Return each line of the records below unchanged, character for character.
* begin *
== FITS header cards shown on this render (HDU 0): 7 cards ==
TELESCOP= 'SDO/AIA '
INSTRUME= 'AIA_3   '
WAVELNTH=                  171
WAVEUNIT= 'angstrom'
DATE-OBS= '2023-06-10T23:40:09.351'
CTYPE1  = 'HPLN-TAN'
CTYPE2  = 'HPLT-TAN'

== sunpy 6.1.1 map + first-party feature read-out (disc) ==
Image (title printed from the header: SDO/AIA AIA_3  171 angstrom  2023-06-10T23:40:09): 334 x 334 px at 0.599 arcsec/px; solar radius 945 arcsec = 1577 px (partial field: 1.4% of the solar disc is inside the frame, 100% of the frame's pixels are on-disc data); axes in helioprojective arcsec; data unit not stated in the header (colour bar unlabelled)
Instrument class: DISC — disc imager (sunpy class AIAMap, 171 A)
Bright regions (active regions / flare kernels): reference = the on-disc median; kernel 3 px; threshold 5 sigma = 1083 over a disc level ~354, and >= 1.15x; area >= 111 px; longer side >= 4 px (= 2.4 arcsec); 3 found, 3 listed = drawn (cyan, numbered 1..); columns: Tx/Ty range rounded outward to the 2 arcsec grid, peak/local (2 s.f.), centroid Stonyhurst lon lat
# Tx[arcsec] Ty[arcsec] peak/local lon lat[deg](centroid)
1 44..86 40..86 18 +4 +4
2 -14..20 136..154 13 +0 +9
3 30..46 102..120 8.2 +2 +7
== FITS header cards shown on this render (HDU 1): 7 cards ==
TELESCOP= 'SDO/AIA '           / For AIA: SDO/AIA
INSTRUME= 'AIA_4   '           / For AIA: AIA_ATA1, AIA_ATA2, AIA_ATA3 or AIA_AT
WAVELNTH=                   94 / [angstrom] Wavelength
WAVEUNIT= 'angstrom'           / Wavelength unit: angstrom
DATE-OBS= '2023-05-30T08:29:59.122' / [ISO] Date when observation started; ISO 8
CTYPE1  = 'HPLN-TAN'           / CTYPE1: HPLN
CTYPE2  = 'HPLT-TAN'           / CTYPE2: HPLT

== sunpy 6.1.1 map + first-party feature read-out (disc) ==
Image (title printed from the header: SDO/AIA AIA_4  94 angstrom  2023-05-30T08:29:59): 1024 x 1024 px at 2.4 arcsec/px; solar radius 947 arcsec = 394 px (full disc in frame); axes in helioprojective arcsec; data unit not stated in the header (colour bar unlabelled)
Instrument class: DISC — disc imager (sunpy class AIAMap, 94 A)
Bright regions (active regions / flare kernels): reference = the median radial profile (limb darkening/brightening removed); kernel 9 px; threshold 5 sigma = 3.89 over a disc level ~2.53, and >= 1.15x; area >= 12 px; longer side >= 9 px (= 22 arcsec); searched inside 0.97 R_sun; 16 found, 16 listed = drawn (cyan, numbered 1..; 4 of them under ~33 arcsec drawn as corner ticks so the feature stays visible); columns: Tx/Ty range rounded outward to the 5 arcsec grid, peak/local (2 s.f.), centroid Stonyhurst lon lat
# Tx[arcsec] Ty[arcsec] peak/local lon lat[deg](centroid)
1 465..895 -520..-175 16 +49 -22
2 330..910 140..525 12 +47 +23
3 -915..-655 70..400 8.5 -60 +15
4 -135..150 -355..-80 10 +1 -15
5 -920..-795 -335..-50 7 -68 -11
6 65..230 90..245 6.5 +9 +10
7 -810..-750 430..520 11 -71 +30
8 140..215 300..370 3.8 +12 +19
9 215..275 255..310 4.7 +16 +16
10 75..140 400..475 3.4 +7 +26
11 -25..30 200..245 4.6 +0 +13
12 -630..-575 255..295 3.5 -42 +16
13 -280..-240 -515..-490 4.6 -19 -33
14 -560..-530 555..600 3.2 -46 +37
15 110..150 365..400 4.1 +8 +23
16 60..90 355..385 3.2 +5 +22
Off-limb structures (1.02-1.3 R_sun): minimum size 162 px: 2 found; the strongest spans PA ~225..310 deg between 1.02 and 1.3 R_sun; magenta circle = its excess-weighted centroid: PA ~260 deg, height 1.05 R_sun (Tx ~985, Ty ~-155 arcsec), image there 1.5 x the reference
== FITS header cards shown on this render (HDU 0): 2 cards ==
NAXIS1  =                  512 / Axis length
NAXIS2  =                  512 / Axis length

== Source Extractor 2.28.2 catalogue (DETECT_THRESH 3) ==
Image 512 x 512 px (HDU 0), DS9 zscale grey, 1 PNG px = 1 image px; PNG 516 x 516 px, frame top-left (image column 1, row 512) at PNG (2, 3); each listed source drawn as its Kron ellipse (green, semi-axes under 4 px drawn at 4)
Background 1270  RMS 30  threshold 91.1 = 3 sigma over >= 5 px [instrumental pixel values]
* end *
Finished exercise ->
== FITS header cards shown on this render (HDU 0): 7 cards ==
TELESCOP= 'SDO/AIA '
INSTRUME= 'AIA_3   '
WAVELNTH=                  171
WAVEUNIT= 'angstrom'
DATE-OBS= '2023-06-10T23:40:09.351'
CTYPE1  = 'HPLN-TAN'
CTYPE2  = 'HPLT-TAN'

== sunpy 6.1.1 map + first-party feature read-out (disc) ==
Image (title printed from the header: SDO/AIA AIA_3  171 angstrom  2023-06-10T23:40:09): 334 x 334 px at 0.599 arcsec/px; solar radius 945 arcsec = 1577 px (partial field: 1.4% of the solar disc is inside the frame, 100% of the frame's pixels are on-disc data); axes in helioprojective arcsec; data unit not stated in the header (colour bar unlabelled)
Instrument class: DISC — disc imager (sunpy class AIAMap, 171 A)
Bright regions (active regions / flare kernels): reference = the on-disc median; kernel 3 px; threshold 5 sigma = 1083 over a disc level ~354, and >= 1.15x; area >= 111 px; longer side >= 4 px (= 2.4 arcsec); 3 found, 3 listed = drawn (cyan, numbered 1..); columns: Tx/Ty range rounded outward to the 2 arcsec grid, peak/local (2 s.f.), centroid Stonyhurst lon lat
# Tx[arcsec] Ty[arcsec] peak/local lon lat[deg](centroid)
1 44..86 40..86 18 +4 +4
2 -14..20 136..154 13 +0 +9
3 30..46 102..120 8.2 +2 +7
== FITS header cards shown on this render (HDU 1): 7 cards ==
TELESCOP= 'SDO/AIA '           / For AIA: SDO/AIA
INSTRUME= 'AIA_4   '           / For AIA: AIA_ATA1, AIA_ATA2, AIA_ATA3 or AIA_AT
WAVELNTH=                   94 / [angstrom] Wavelength
WAVEUNIT= 'angstrom'           / Wavelength unit: angstrom
DATE-OBS= '2023-05-30T08:29:59.122' / [ISO] Date when observation started; ISO 8
CTYPE1  = 'HPLN-TAN'           / CTYPE1: HPLN
CTYPE2  = 'HPLT-TAN'           / CTYPE2: HPLT

== sunpy 6.1.1 map + first-party feature read-out (disc) ==
Image (title printed from the header: SDO/AIA AIA_4  94 angstrom  2023-05-30T08:29:59): 1024 x 1024 px at 2.4 arcsec/px; solar radius 947 arcsec = 394 px (full disc in frame); axes in helioprojective arcsec; data unit not stated in the header (colour bar unlabelled)
Instrument class: DISC — disc imager (sunpy class AIAMap, 94 A)
Bright regions (active regions / flare kernels): reference = the median radial profile (limb darkening/brightening removed); kernel 9 px; threshold 5 sigma = 3.89 over a disc level ~2.53, and >= 1.15x; area >= 12 px; longer side >= 9 px (= 22 arcsec); searched inside 0.97 R_sun; 16 found, 16 listed = drawn (cyan, numbered 1..; 4 of them under ~33 arcsec drawn as corner ticks so the feature stays visible); columns: Tx/Ty range rounded outward to the 5 arcsec grid, peak/local (2 s.f.), centroid Stonyhurst lon lat
# Tx[arcsec] Ty[arcsec] peak/local lon lat[deg](centroid)
1 465..895 -520..-175 16 +49 -22
2 330..910 140..525 12 +47 +23
3 -915..-655 70..400 8.5 -60 +15
4 -135..150 -355..-80 10 +1 -15
5 -920..-795 -335..-50 7 -68 -11
6 65..230 90..245 6.5 +9 +10
7 -810..-750 430..520 11 -71 +30
8 140..215 300..370 3.8 +12 +19
9 215..275 255..310 4.7 +16 +16
10 75..140 400..475 3.4 +7 +26
11 -25..30 200..245 4.6 +0 +13
12 -630..-575 255..295 3.5 -42 +16
13 -280..-240 -515..-490 4.6 -19 -33
14 -560..-530 555..600 3.2 -46 +37
15 110..150 365..400 4.1 +8 +23
16 60..90 355..385 3.2 +5 +22
Off-limb structures (1.02-1.3 R_sun): minimum size 162 px: 2 found; the strongest spans PA ~225..310 deg between 1.02 and 1.3 R_sun; magenta circle = its excess-weighted centroid: PA ~260 deg, height 1.05 R_sun (Tx ~985, Ty ~-155 arcsec), image there 1.5 x the reference
== FITS header cards shown on this render (HDU 0): 2 cards ==
NAXIS1  =                  512 / Axis length
NAXIS2  =                  512 / Axis length

== Source Extractor 2.28.2 catalogue (DETECT_THRESH 3) ==
Image 512 x 512 px (HDU 0), DS9 zscale grey, 1 PNG px = 1 image px; PNG 516 x 516 px, frame top-left (image column 1, row 512) at PNG (2, 3); each listed source drawn as its Kron ellipse (green, semi-axes under 4 px drawn at 4)
Background 1270  RMS 30  threshold 91.1 = 3 sigma over >= 5 px [instrumental pixel values]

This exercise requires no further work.